Note that currently cabal repl is not supported,

because the C code is not compiled and linked appropriately.

However, cabal repl will fail at the end, when trying

to load the compiled C code, which means that we can still use it

to type check our package when developing.

If we were to compile the above manually we could do

$ ghc -c Main.hs
$ cc -c Main.c -o Main_c.o
$ ghc Foo.hs
$ ghc Bar.hs
$ cc -c Bar.c -o Bar_c.o
$ ghc Main.o Foo.o Bar.o Main_c.o Bar_c.o -lm -o Main

Extending `inline-c`

As mentioned previously, inline-c can be extended

by defining custom anti-quoters. Moreover, we can also tell

inline-c about more C types beyond the primitive ones.

Both operations are done via the Context data type. Specifically, the Context contains a TypesTable, mapping C type specifiers to Haskell types; and a Map of AntiQuoters. A baseCtx is provided specifying mappings from all the base C types to Haskell types (int to CInt, double to CDouble, and so on). Contexts can be composed using their Monoid instance.

For example, the vecCtx contains two anti-quoters, vec-len and vec-ptr. When using inline-c with external libraries we often define a

context dedicated to said library, defining a

TypesTable converting common types find in the library to their Haskell counterparts. For example inline-c-nag

defines a context containing information regarding the types

commonly using in the NAG scientific library.

See the Language.C.Inline.Context module documentation for more.

C++ support

Our original use case for inline-c was always C

oriented. However, thanks to extensible contexts, it should be

possible to build C++ support on top of inline-c, as we dabbled with in inline-c-cpp.

In this way, one can mix C++ code into Haskell source files, while

reusing the infrastructure that inline-c provides for invoking foreign functions. Since inline-c generates C

wrapper functions for all inline expressions, one gets a function

with bona fide C linkage to wrap a C++ call, for free.

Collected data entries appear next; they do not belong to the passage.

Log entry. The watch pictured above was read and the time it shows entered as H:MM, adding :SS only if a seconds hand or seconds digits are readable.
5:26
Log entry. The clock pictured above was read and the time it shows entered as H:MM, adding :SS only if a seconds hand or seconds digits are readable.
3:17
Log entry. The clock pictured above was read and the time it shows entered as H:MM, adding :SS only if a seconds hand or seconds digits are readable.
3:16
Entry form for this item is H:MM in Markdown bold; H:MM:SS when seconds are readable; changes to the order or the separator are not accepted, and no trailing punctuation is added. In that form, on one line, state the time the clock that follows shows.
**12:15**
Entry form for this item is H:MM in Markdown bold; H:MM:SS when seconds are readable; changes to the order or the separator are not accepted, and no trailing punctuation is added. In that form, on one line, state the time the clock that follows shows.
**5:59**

Dealing with C++ templates, passing C++ objects in and out and

conveniently manipulating them from Haskell are the next

challenges. If C++ support is what you need, feel free to

contribute to this ongoing effort!

Wrapping up

We meant inline-c as a simple, modular alternative

to monolithic binding libraries, borrowing the core concept of

FFI-less programming of foreign code from the H project and language-c-inline.

But this is just the first cut! We are releasing the library to the

community early in hopes that it will accelerate the Haskell

community's embrace of quality foreign libraries where they exist,

as an alternative to expending considerable resources reinventing

such libraries for little benefit. Numerical programming, machine

learning, computer vision, GUI programming and data analysis come

to mind as obvious areas where we want to leverage existing quality

code. In fact, FP Complete is using inline-c today to

enable quick access to all of NAG, a roughly 1.6K function strong

library, for a large compute-intensive codebase. We hope to see

many more use cases in the future.